La decisione si fonda anche sulla cornice normativa tracciata dalla legge n. 251/2000, art. 2, che riconosce a tutti i professionisti sanitari – tra cui i fisioterapisti – autonomia e responsabilità nell’esercizio delle loro competenze. In particolare, viene confermato che il fisioterapista può effettuare una valutazione funzionale, utilizzare strumenti idonei (come l’ecografo) e redigere un proprio inquadramento operativo, purché non vi sia invasione del campo medico.

La sentenza del Tribunale di Udine si pone in linea con i principi già espressi dal Consiglio di Stato (n. 5840/2017) e dalla Cassazione Penale (n. 29667/2018), ribadendo la distinzione tra attività di supporto e valutazione funzionale da un lato, e atti medici veri e propri dall’altro.

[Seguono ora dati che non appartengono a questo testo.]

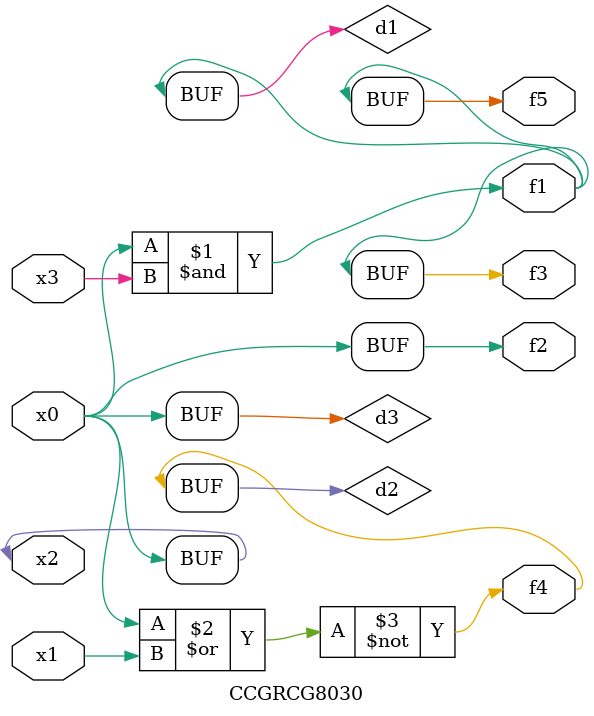
<source format=v>
module CCGRCG8030(
	input x0, x1, x2, x3,
	output f1, f2, f3, f4, f5
);

	wire d1, d2, d3;

	and (d1, x2, x3);
	nor (d2, x0, x1);
	buf (d3, x0, x2);
	assign f1 = d1;
	assign f2 = d3;
	assign f3 = d1;
	assign f4 = d2;
	assign f5 = d1;
endmodule

</source>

In sintesi, il fisioterapista può:

– effettuare valutazioni funzionali autonome; utilizzare strumenti di imaging (come l’ecografo) per fini di inquadramento fisioterapico;

– proporre una diagnosi funzionale interna alla propria disciplina;

– collaborare attivamente con il medico curante e/o specialista, anche fornendo elementi utili per ulteriori approfondimenti clinici.

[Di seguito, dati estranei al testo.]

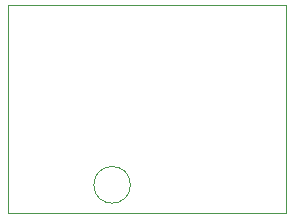
<source format=gbr>
%TF.GenerationSoftware,KiCad,Pcbnew,8.0.4-8.0.4-0~ubuntu22.04.1*%
%TF.CreationDate,2024-09-04T03:05:11+05:30*%
%TF.ProjectId,microphone_smd.step,6d696372-6f70-4686-9f6e-655f736d642e,v01*%
%TF.SameCoordinates,Original*%
%TF.FileFunction,Paste,Top*%
%TF.FilePolarity,Positive*%
%FSLAX46Y46*%
G04 Gerber Fmt 4.6, Leading zero omitted, Abs format (unit mm)*
G04 Created by KiCad (PCBNEW 8.0.4-8.0.4-0~ubuntu22.04.1) date 2024-09-04 03:05:11*
%MOMM*%
%LPD*%
G01*
G04 APERTURE LIST*
%TA.AperFunction,Profile*%
%ADD10C,0.100000*%
%TD*%
G04 APERTURE END LIST*
D10*
X153800000Y-54600000D02*
X177400000Y-54600000D01*
X177400000Y-72200000D01*
X153800000Y-72200000D01*
X153800000Y-54600000D01*
X164200000Y-69800000D02*
G75*
G02*
X161100000Y-69800000I-1550000J0D01*
G01*
X161100000Y-69800000D02*
G75*
G02*
X164200000Y-69800000I1550000J0D01*
G01*
M02*

</source>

Leggi Sentenza Cassazione Penale n. 29667/2018

Conclusioni: il rispetto della verità e della legalità

Il legislatore ha previsto che l’intervento del fisioterapista si ponga “in riferimento” alla diagnosi e alle prescrizioni del medico. Tale previsione colloca il rapporto tra le due professioni all’interno di un confronto collaborativo, al fine di ristabilire le migliori possibili condizioni di funzionalità del paziente, lasciando l’autonomia e la conseguente responsabilità del Fisioterapista esclusivamente nel proprio ambito specifico di competenza. Rispetto alla diagnosi del medico, questo è sostenuto anche dall’art. 13 del Codice Deontologico dei Fisioterapisti che prevede che “nel caso di attività svolta in collaborazione con il medico, qualora risultino valutazioni discordanti, variazioni del quadro clinico e/o risposte non coerenti durante il trattamento, il fisioterapista, in accordo con la Persona assistita, informa il medico curante e si attiva per fornire allo stesso elementi utili sia per un eventuale approfondimento diagnostico, sia per la definizione di un più appropriato programma terapeutico.” 

L’articolo 348 del Codice Penale prevede che si configura come esercizio abusivo della professione medica qualsiasi attività che rientri nell’ambito delle competenze mediche, ma che viene svolta da persone o professionisti non abilitati, ovvero non iscritti all’albo dei medici. Questo include, ad esempio, la prescrizione di farmaci, la diagnosi di malattie, l’esecuzione di interventi chirurgici, o qualsiasi altra attività che richieda il titolo di medico. 

L’autonomia professionale si esercita esclusivamente nei limiti del proprio profilo professionale, nel rispetto della normativa e a tutela del paziente.